Par Abdelmadjid Azzi
L’histoire contemporaine de notre pays, notamment celle non encore écrite de la lutte de Libération nationale, est jalonnée d’exploits héroïques voués malheureusement à l’oubli, car inconnus par manque de médiatisation et surtout de vulgarisation. Toutes ces prouesses aussi fantastiques les unes que les autres, intervenues partout à travers le territoire national, ont permis à l’ALN, non seulement d’infliger des pertes considérables à l’ennemi, mais aussi de s’approvisionner en armes et en munitions chez l’ennemi même. C’est pourquoi nous devons, pour ceux dont la mémoire reste encore intacte, les immortaliser en léguant aux générations futures ce glorieux et inestimable héritage, acquis grâce à l’abnégation et aux sacrifices consentis par nos vaillants combattants, aidés et soutenus en cela par une population totalement acquise, pour accomplir l’idéal de justice, de liberté et d’indépendance.

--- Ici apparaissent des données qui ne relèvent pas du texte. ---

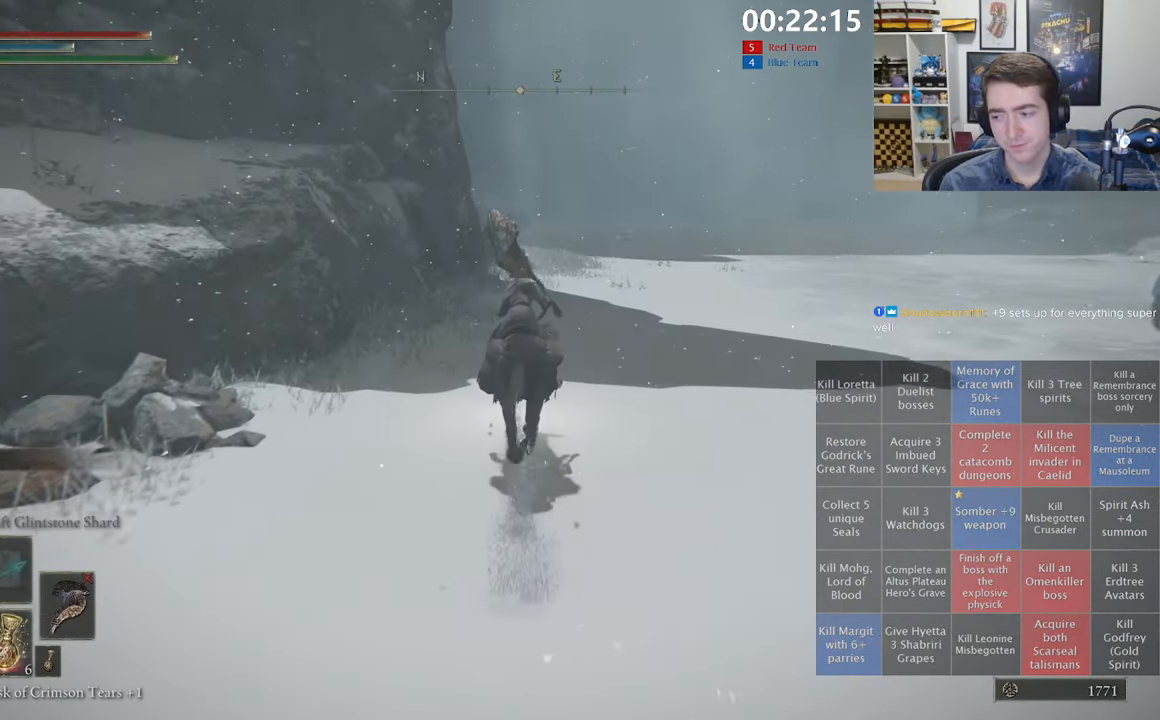
{"dt_ms": 500, "buttons": [], "left_stick": "up", "right_stick": "center", "events": []}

Parmi ces grands faits d’armes, une opération, dont les gens ont vaguement entendu parler, visant l’enlèvement d’un poste militaire qui a eu lieu le 4 février 1958. Il s’agit du poste de commandement (PC) du 2e escadron, 8e Régiment des spahis, qui a installé ses bases à El-Horane, dans les anciens locaux de la maison forestière. Situé près de la station thermale de Hammam Dalaâ, à 30 km au nord de M’sila, c’est le lieu d’approvisionnement des autres postes de la région.

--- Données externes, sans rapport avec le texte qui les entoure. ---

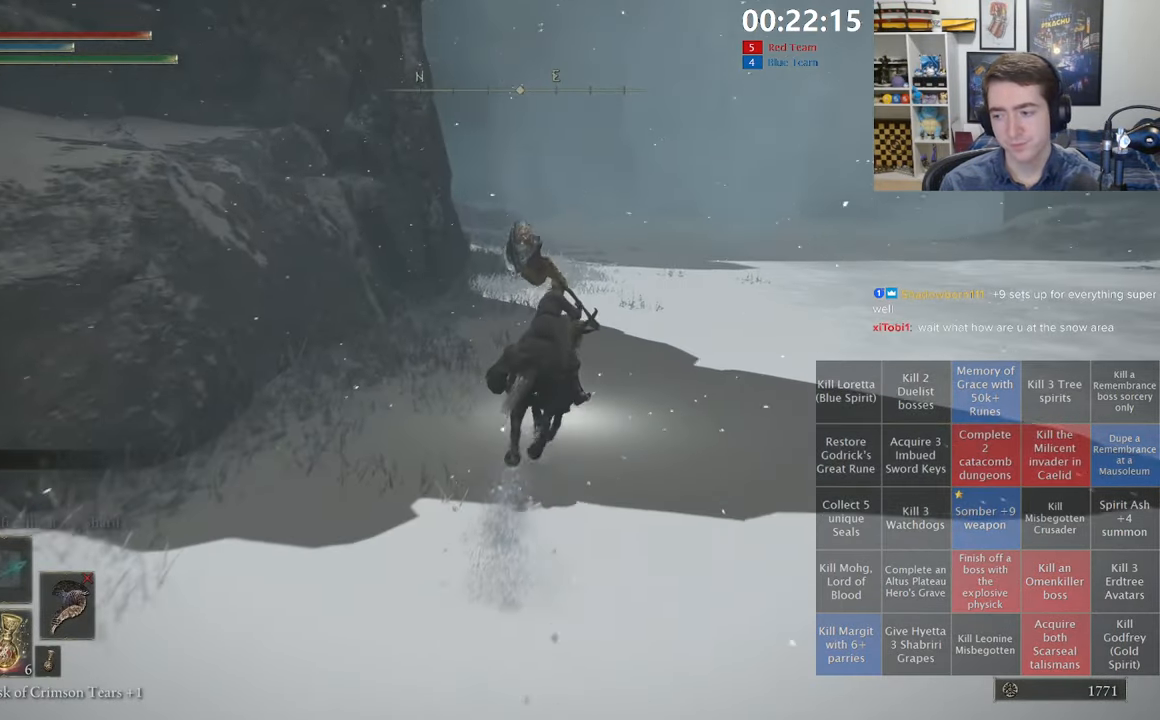
{"dt_ms": 500, "buttons": [], "left_stick": "up", "right_stick": "center", "events": [[33, "B", "down"], [166, "B", "up"]]}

A cet égard, il renferme un grand entrepôt d’armes et d’équipements militaires. Doté de 6 véhicules blindés, chacun d’eux armé d’un canon et d’une mitrailleuse 12/7 et d’une 30, américaine, il est défendu par 33 hommes, dont 2 gardes forestiers, sous le commandement du lieutenant Olivier Dubos, celui-là même qui, on s’en souvient, avait participé au massacre des habitants de Melouza, le 28 mai 1957. Il faut savoir que la préparation repose sur les contacts avec l’élément principal, en l’occurrence le sergent-chef spahi Mohamed Zernouh(1) du 2e escadron, originaire de Zaâfrane, une localité proche de Djelfa qui fait partie du personnel du poste d’El-Horane et qui a fait preuve d’un courage exceptionnel en faisant parvenir munitions et renseignements à l’ALN, avant de permettre à nos unités d’envahir et d’enlever le poste.
Ces contacts sont menés, quelques mois auparavant, par le sergent-chef chargé du renseignement, Smaïl Zemmouri, qui, le premier, a établi le contact avec lui, avant de tomber au champ d’honneur. Il est remplacé par le sergent-chef Abdelhafid Adouane qui a pris le relais. Evidemment, l’opération sera appuyée et soutenue par le sous-lieutenant Rabah Beldjerb, appelé communément «Rabah Theïri», chef de la Région 1, et ses adjoints, Naïmi Benghoche, et Boubekeur Messaoudi.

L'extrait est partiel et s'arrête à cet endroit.